In 1948, Moon began working for the NAACP as their public relations director. Moon held the position until 1974, during his tenure at the NAACP, he promoted voting rights and encouraged the organization to work harder to elect politicians friendly to their cause. While at the NAACP, he also wrote the book Balance of Power and edited a collection of W. E. B. Du Bois' writings.[5]

Death and legacy[edit]

Moon died on June 7, 1985 at Mount Sinai Medical Center in Chicago, Illinois;[5] in 1988, the library at the NAACP's headquarters in Baltimore was renamed in his memory.[6]

Personal life[edit]

Moon married Mollie Lewis on August 13, 1938, the couple became well-known for throwing integrated society parties that allowed black and white New Yorkers to meet and connect with each other.
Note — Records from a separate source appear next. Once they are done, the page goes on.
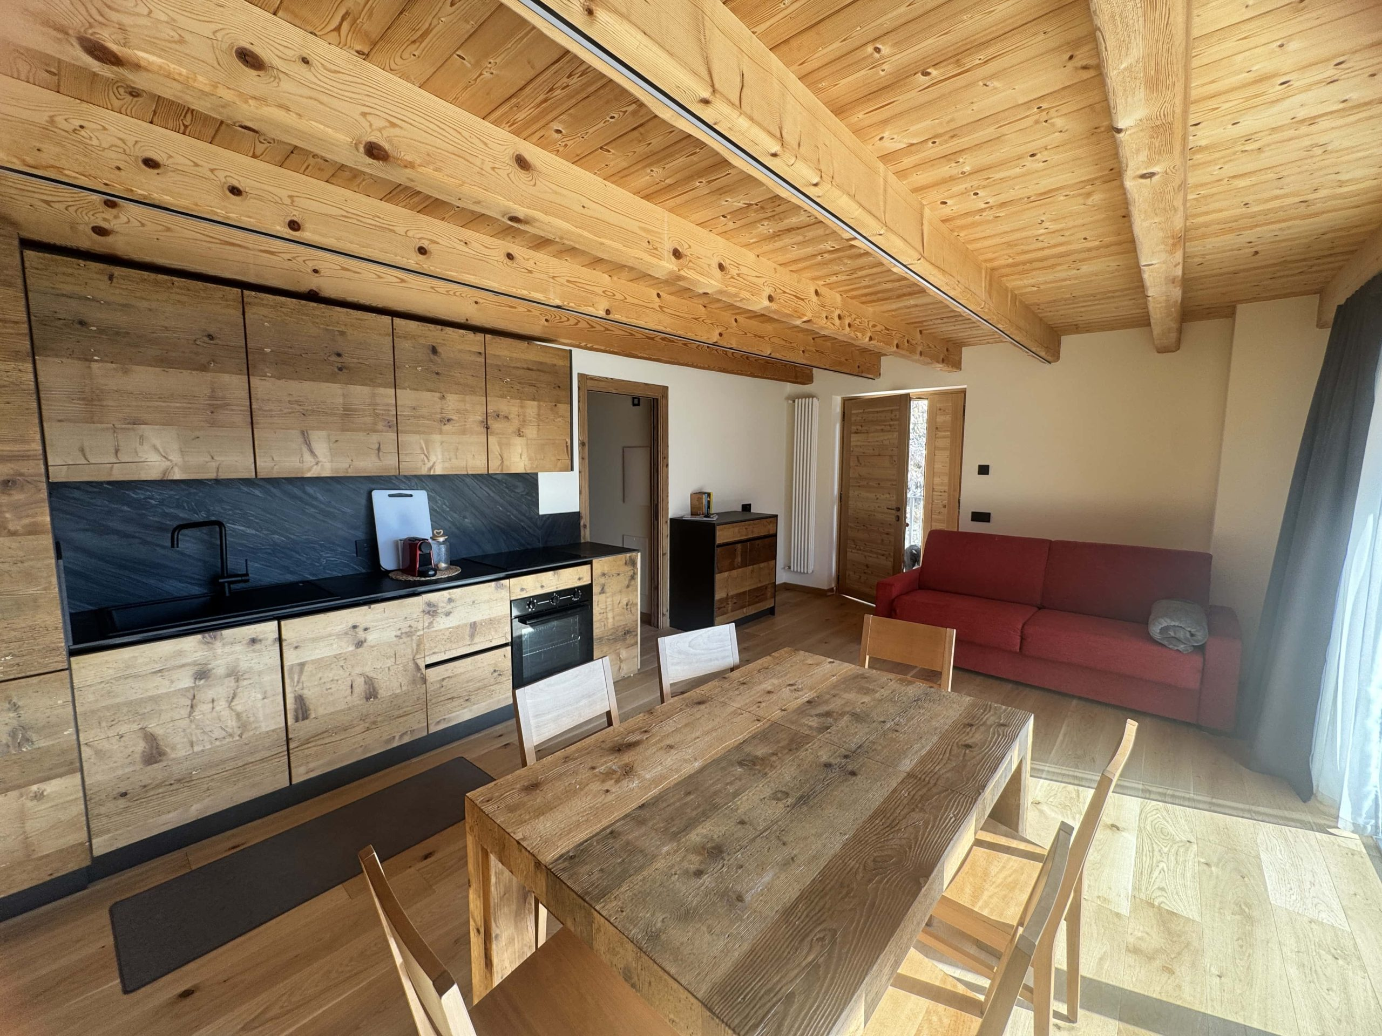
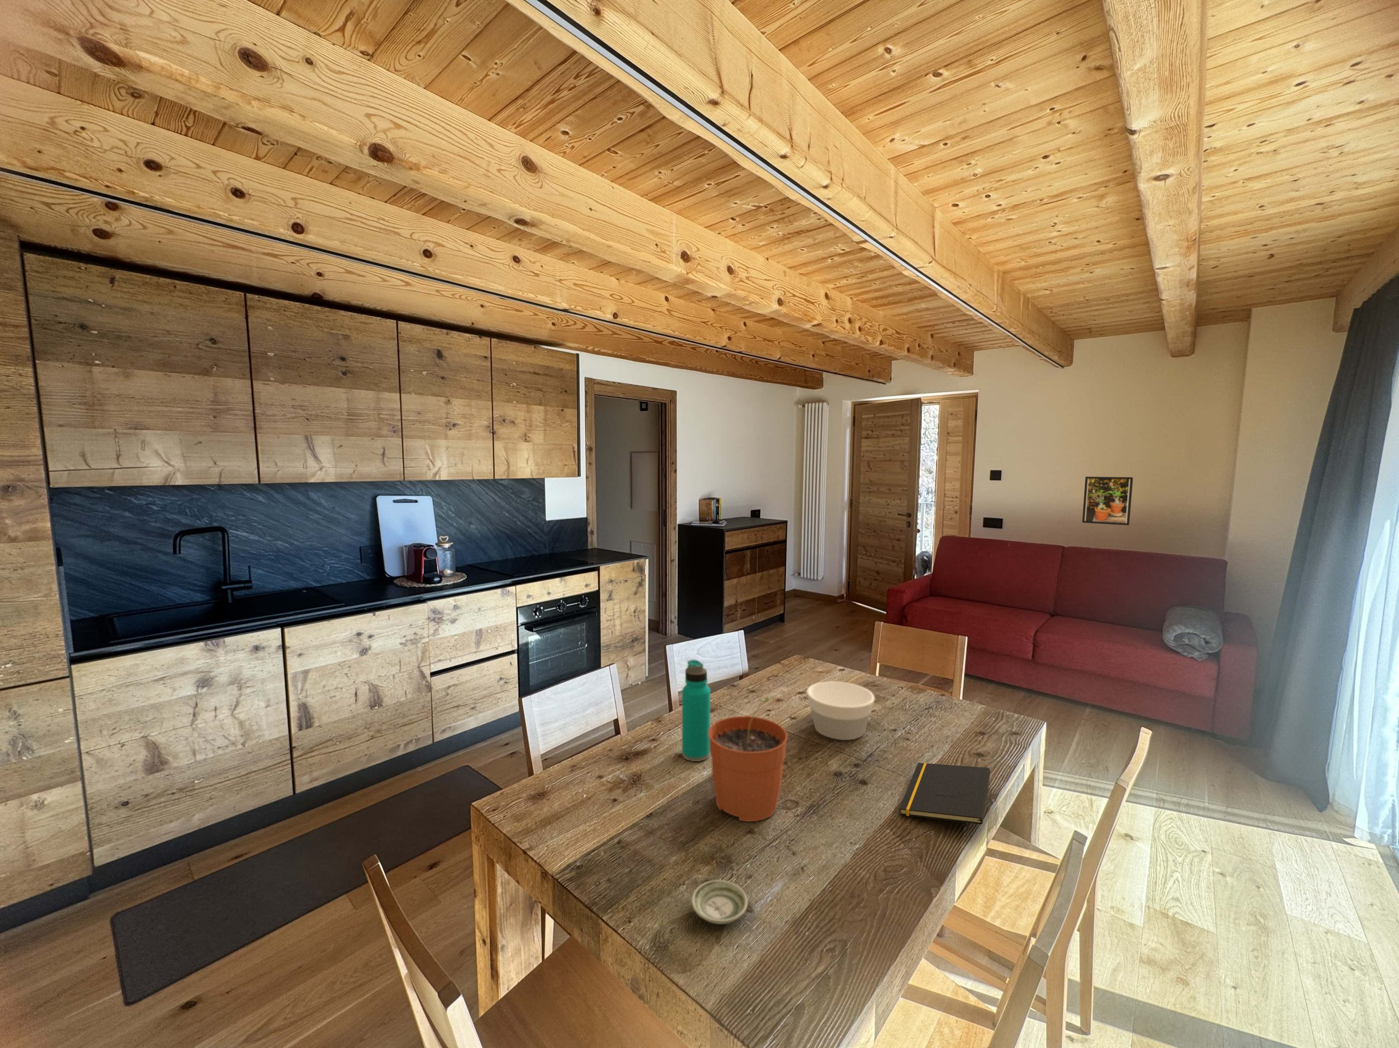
+ notepad [899,762,990,825]
+ saucer [691,880,748,925]
+ bowl [806,680,876,741]
+ plant pot [708,697,788,822]
+ water bottle [682,658,711,762]
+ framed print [1082,476,1134,525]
Their reputation was satirized in Chester Himes' 1961 novel Pinktoes.[7]

Works[edit]

  • 1948 Balance of Power: The Negro Vote (Doubleday)
  • 1957 The New Subversion of the Fifteenth Amendment (Howard University)
  • 1972 The Emerging Thought of W.E.B. DuBois, editor (Simon & Schuster)

References[edit]

  1. ^ Greene, Lorenzo Johnston (1996). Selling Black History for Carter G. Woodson: A Diary, 1930-1933. University of Missouri Press. p. 91. ISBN 0826210694. 
  2. ^ Hauke, Kathleen (1998). Ted Poston: Pioneer American Journalist. University of Georgia Press. p. 38–9. ISBN 082032020X. 
  3. ^ Lee, Steven (2015). The Ethnic Avant-Garde: Minority Cultures and World Revolution. Columbia University Press,. p. 142. ISBN 0231540116. 
  4. ^ Dawson, Michael (2013). Blacks In and Out of the Left. Harvard University Press. p. 75. ISBN 0674074017. 
  5. ^ a b Berger, Joseph (June 8, 1985). "HENRY LEE MOON DEAD AT 84; EX-N.A.A.C.P. SPOKESMAN". New York Times. 
  6. ^ Williams, James (June–July 1988). "Moving Ceremonies Precede Opening of Moon Library". The Crisis. p. 56. 
  7. ^ Hauke, Kathleen (1998). Ted Poston: Pioneer American Journalist. University of Georgia Press. p. 157–8. ISBN 082032020X.